I've recently cancelled my cell phone service with Rogers AT&T due to ongoing billing/customer relations problems they are having. Should I go with Bell or Telus now? Any recommendations for what handset to purchase? any input is greatly appreciated. Right now I think i'm going to go for a telus plan w/ an LG tm-520 flip phone. I'll probably pick it up tomorrow or monday after dropping my iBook off at the service depot....... AGAIN. 
Thanks


----------



## Moscool (Jun 8, 2003)

Jason

I don't know about the service provider, but I would definitely recommend a Symbian OS phone for the best compatibility through iSync. Check out the Apple compatibility page. My best user experience has been with Nokia first and Sony Ericsson second. Motorola still doesn't understand user software. No experience with Asian or French handsets.


----------



## gordguide (Jan 13, 2001)

You need to go to I Hate Rogers where you will find handy links to all the alternate providers in your area, as well as some links to cellphone resellers.


----------



## Sonal (Oct 2, 2003)

Well, I work for one of Canada's cell phone providers. No, I won't say which. But here's some info that might help you:

Bell and TELUS have co-roaming agreements in ON, PQ, BC and AB, so the coverage for each should be about the same. Basically, if you have a TELUS phone in ON or PQ (where TELUS had less coverage then Bell), you start off on the TELUS towers and then if you can't get a TELUS signal, the phone will roam on Bell. The reverse is true in BC and AB. 

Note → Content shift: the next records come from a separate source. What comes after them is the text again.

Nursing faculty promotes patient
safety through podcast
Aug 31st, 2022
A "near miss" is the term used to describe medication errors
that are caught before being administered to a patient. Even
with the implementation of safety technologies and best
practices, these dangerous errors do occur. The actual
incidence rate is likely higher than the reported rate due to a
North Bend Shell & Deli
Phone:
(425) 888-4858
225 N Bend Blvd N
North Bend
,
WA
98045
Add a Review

In theory, you shouldn't notice any difference between Bell and TELUS in Ottawa, but as with all things cell phone-related, it varies quite a bit based on your individual usage. Pick the Bell or TELUS plan that offers best deal for your calling patterns.

As for which phone to buy, again it varies quite a bit based on your usage. For what it's worth, the LG520 has been a very popular phone for a long time at TELUS, and is very similar to the LG250 on Bell.

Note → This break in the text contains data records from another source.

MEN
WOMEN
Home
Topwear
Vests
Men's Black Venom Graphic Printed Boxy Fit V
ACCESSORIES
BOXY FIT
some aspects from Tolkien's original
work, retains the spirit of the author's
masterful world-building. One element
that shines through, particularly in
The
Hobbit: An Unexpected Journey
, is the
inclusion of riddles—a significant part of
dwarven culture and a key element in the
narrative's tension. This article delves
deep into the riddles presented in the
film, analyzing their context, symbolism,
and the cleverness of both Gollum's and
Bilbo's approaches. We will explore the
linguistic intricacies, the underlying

Other places to research cell phones include Howard Forums http://www.howardforums.com or Steve Punter's web site http://www.arcx.com/sites/ Two warnings though -- Howard Forums is a bit rowdy, and Steve Punter is can be a bit biased. However, good information can be gleaned for both sites.

Hope that helps.


----------



## Jason H (Feb 1, 2004)

Thanks for the info guys. I got a LG TM-250 from bell. I was all set to get a Telus TM-520 but nobody carries it anymore. For now I am happy. I am wishing somebody would buy my old rogers handset though.


----------